- **Given instruction**
Rewrite every line of the items below as a single JSON list of strings, one string per line, with blank lines omitted.

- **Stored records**
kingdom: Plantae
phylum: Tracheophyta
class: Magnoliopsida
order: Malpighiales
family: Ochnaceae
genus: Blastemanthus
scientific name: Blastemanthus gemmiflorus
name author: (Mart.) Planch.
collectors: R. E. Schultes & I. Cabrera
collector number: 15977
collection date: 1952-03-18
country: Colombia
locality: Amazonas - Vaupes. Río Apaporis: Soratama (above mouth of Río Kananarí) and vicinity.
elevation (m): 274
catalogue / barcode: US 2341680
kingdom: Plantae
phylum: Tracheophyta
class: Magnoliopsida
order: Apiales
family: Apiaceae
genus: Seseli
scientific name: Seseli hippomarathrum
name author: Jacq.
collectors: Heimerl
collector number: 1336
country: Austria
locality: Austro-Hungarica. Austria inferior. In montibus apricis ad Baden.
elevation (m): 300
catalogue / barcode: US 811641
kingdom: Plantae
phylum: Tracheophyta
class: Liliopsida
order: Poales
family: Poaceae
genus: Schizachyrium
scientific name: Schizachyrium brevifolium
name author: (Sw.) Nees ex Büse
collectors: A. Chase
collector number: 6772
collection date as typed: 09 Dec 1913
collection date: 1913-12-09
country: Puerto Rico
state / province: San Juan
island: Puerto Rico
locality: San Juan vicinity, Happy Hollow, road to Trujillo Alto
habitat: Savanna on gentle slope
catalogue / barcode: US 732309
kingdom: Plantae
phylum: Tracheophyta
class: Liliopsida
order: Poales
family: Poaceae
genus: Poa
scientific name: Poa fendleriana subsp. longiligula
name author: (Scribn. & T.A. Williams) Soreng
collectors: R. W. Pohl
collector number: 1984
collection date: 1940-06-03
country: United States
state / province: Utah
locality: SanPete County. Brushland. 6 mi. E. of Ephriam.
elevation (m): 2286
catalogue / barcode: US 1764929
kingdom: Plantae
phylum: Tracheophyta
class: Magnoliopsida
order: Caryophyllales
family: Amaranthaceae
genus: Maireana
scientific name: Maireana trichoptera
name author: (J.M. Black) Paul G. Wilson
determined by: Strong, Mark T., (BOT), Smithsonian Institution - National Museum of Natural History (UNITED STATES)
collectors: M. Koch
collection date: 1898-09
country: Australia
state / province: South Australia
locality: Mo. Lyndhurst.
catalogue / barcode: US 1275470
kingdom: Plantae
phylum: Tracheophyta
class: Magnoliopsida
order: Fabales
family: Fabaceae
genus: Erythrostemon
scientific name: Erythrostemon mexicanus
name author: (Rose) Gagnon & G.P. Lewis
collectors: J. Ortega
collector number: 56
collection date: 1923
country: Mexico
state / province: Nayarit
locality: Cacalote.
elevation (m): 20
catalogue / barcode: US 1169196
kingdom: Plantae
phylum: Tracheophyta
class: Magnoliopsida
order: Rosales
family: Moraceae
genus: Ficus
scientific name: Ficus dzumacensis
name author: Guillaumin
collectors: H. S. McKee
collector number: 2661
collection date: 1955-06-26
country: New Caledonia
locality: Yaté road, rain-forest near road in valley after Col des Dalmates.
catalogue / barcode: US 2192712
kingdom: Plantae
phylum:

- **Full answer**
[
  "kingdom: Plantae",
  "phylum: Tracheophyta",
  "class: Magnoliopsida",
  "order: Malpighiales",
  "family: Ochnaceae",
  "genus: Blastemanthus",
  "scientific name: Blastemanthus gemmiflorus",
  "name author: (Mart.) Planch.",
  "collectors: R. E. Schultes & I. Cabrera",
  "collector number: 15977",
  "collection date: 1952-03-18",
  "country: Colombia",
  "locality: Amazonas - Vaupes. Río Apaporis: Soratama (above mouth of Río Kananarí) and vicinity.",
  "elevation (m): 274",
  "catalogue / barcode: US 2341680",
  "kingdom: Plantae",
  "phylum: Tracheophyta",
  "class: Magnoliopsida",
  "order: Apiales",
  "family: Apiaceae",
  "genus: Seseli",
  "scientific name: Seseli hippomarathrum",
  "name author: Jacq.",
  "collectors: Heimerl",
  "collector number: 1336",
  "country: Austria",
  "locality: Austro-Hungarica. Austria inferior. In montibus apricis ad Baden.",
  "elevation (m): 300",
  "catalogue / barcode: US 811641",
  "kingdom: Plantae",
  "phylum: Tracheophyta",
  "class: Liliopsida",
  "order: Poales",
  "family: Poaceae",
  "genus: Schizachyrium",
  "scientific name: Schizachyrium brevifolium",
  "name author: (Sw.) Nees ex Büse",
  "collectors: A. Chase",
  "collector number: 6772",
  "collection date as typed: 09 Dec 1913",
  "collection date: 1913-12-09",
  "country: Puerto Rico",
  "state / province: San Juan",
  "island: Puerto Rico",
  "locality: San Juan vicinity, Happy Hollow, road to Trujillo Alto",
  "habitat: Savanna on gentle slope",
  "catalogue / barcode: US 732309",
  "kingdom: Plantae",
  "phylum: Tracheophyta",
  "class: Liliopsida",
  "order: Poales",
  "family: Poaceae",
  "genus: Poa",
  "scientific name: Poa fendleriana subsp. longiligula",
  "name author: (Scribn. & T.A. Williams) Soreng",
  "collectors: R. W. Pohl",
  "collector number: 1984",
  "collection date: 1940-06-03",
  "country: United States",
  "state / province: Utah",
  "locality: SanPete County. Brushland. 6 mi. E. of Ephriam.",
  "elevation (m): 2286",
  "catalogue / barcode: US 1764929",
  "kingdom: Plantae",
  "phylum: Tracheophyta",
  "class: Magnoliopsida",
  "order: Caryophyllales",
  "family: Amaranthaceae",
  "genus: Maireana",
  "scientific name: Maireana trichoptera",
  "name author: (J.M. Black) Paul G. Wilson",
  "determined by: Strong, Mark T., (BOT), Smithsonian Institution - National Museum of Natural History (UNITED STATES)",
  "collectors: M. Koch",
  "collection date: 1898-09",
  "country: Australia",
  "state / province: South Australia",
  "locality: Mo. Lyndhurst.",
  "catalogue / barcode: US 1275470",
  "kingdom: Plantae",
  "phylum: Tracheophyta",
  "class: Magnoliopsida",
  "order: Fabales",
  "family: Fabaceae",
  "genus: Erythrostemon",
  "scientific name: Erythrostemon mexicanus",
  "name author: (Rose) Gagnon & G.P. Lewis",
  "collectors: J. Ortega",
  "collector number: 56",
  "collection date: 1923",
  "country: Mexico",
  "state / province: Nayarit",
  "locality: Cacalote.",
  "elevation (m): 20",
  "catalogue / barcode: US 1169196",
  "kingdom: Plantae",
  "phylum: Tracheophyta",
  "class: Magnoliopsida",
  "order: Rosales",
  "family: Moraceae",
  "genus: Ficus",
  "scientific name: Ficus dzumacensis",
  "name author: Guillaumin",
  "collectors: H. S. McKee",
  "collector number: 2661",
  "collection date: 1955-06-26",
  "country: New Caledonia",
  "locality: Yaté road, rain-forest near road in valley after Col des Dalmates.",
  "catalogue / barcode: US 2192712",
  "kingdom: Plantae",
  "phylum:"
]